On Wednesday, March 18th the Republican leaders of Congress’s two main tax committees, the House Ways and Means Committee Chairman Paul Ryan, R-Wis., (hereinafter “Ryan”) and the Senate Finance Committee Chairman Orin Hatch, R-Utah, (hereinafter “Hatch”) wrote a letter to the Treasury Secretary Jacob Lew (hereinafter “Lew”) urging him to avoid pursuing an executive action by President Barack Obama (hereinafter “Obama”) on major tax reform in 2015.

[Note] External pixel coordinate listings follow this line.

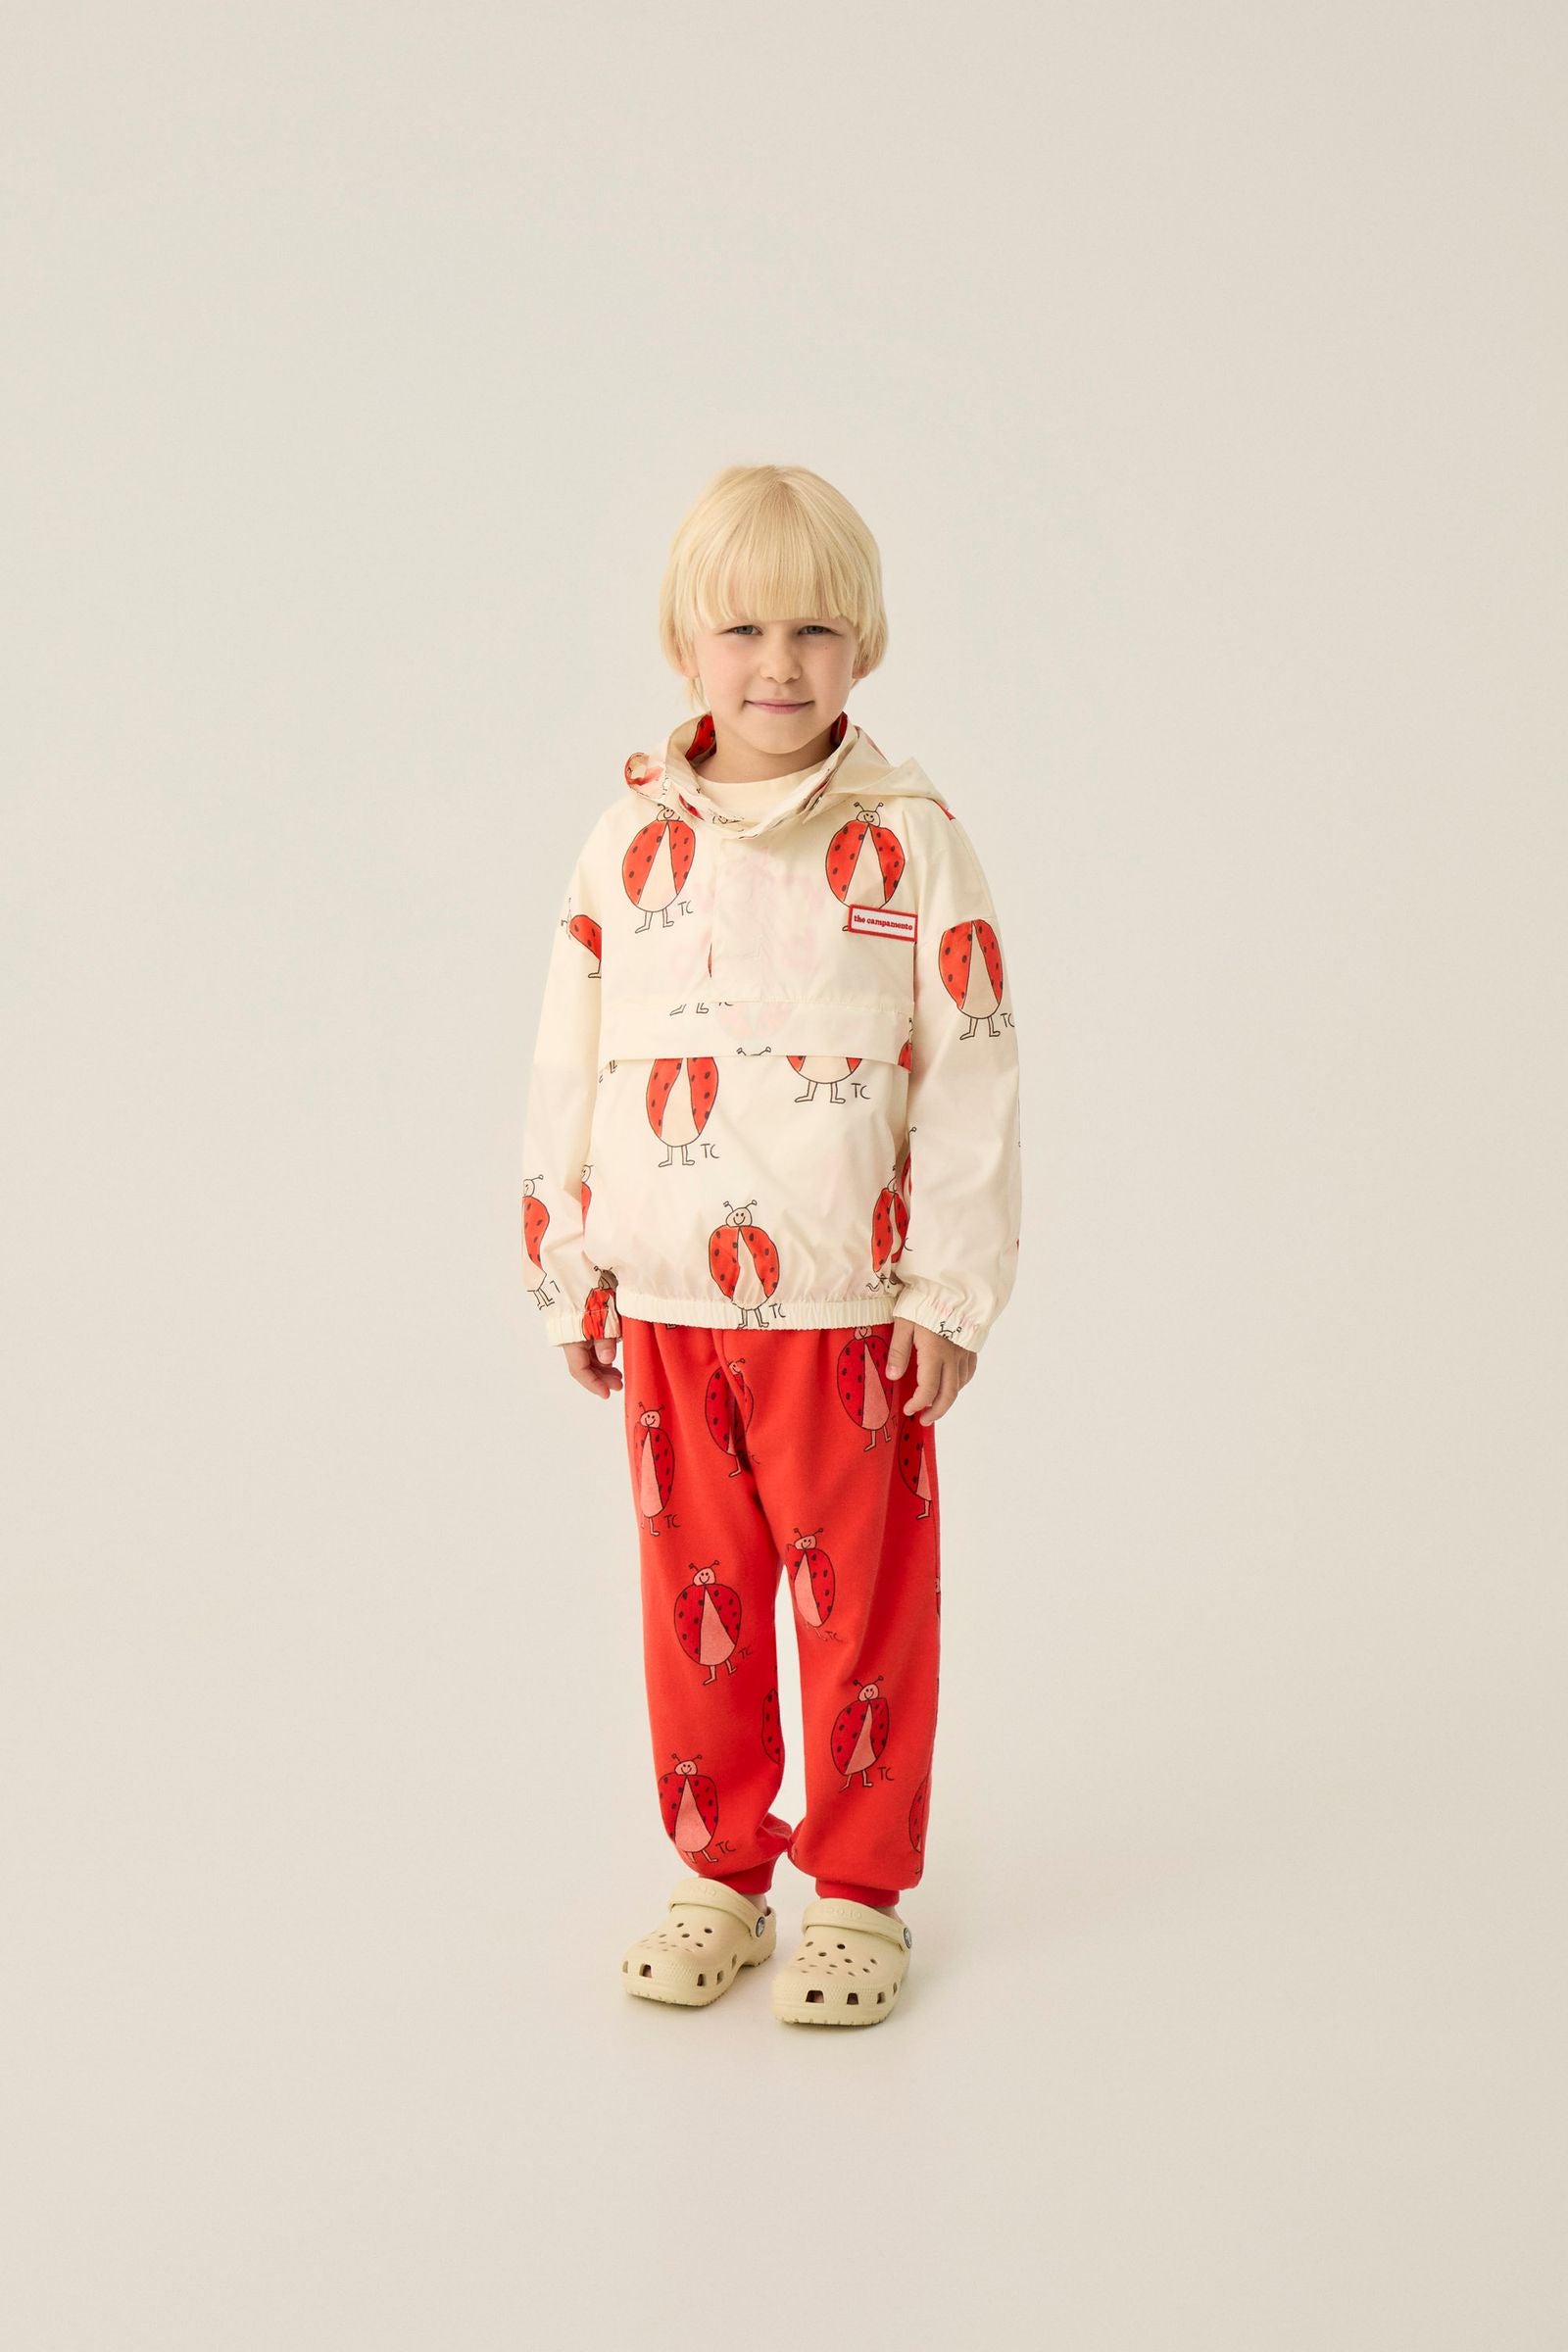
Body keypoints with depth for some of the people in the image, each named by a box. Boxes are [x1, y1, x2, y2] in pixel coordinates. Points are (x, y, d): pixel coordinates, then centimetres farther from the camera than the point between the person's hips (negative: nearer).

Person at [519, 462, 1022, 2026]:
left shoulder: (906, 840, -3)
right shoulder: (628, 843, 5)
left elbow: (971, 1071, -4)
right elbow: (569, 1067, 9)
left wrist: (950, 1289, -6)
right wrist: (569, 1279, 9)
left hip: (849, 1304, -3)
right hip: (667, 1308, 3)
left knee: (861, 1602, 6)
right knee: (695, 1603, 12)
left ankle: (858, 1892, 22)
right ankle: (720, 1872, 29)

The letter comes in direct response to a statement by the White House Press Secretary Josh Earnest (hereinafter “Earnest”) earlier this month suggesting that Obama might be open to using his executive authority to overhaul the tax code and close select tax loopholes for large corporations. The White House spokesman was probed by a reporter about a proposal from Senator Bernie Sanders, I-Vt., (hereinafter “Sanders”) that the White House could raise as much as $100 billion through using executive action to close corporate loopholes. Earnest responded, “Well, for any sort of possible executive actions along those lines, I’d refer you to the Treasury Department. But the President certainly has not indicated any reticence about using his executive authority to try to advance an agenda that benefits middle-class Americans. Now, I don’t want to leave you with the impression that there is some imminent announcement.” Earnest was then further pressed by the reporter on whether an executive action was under consideration, and he replied, “Well, the President has asked his team to examine the array of executive authorities that are available to him to try to make progress on his goal. So I’m not in a position to talk about any of those in any detail at this point, but the President is very interested in this avenue generally.”
In today’s letter, Hatch and Ryan expressed their apprehensions to Lew that Obama might try to circumvent Congress through executive action. In its place they urged the administration to challenge any unfavorable provisions within the tax code by collaborating with Congress on comprehensive tax reform instead of taking unilateral action. “It would be a significant setback if you decided to interpret or implement tax laws based on your political preference rather than the consensus that the tax reform process could produce,” they wrote in today’s letter. Finally, they pointed out “we urge you to work with the Congress on tax reform, rather than against it.”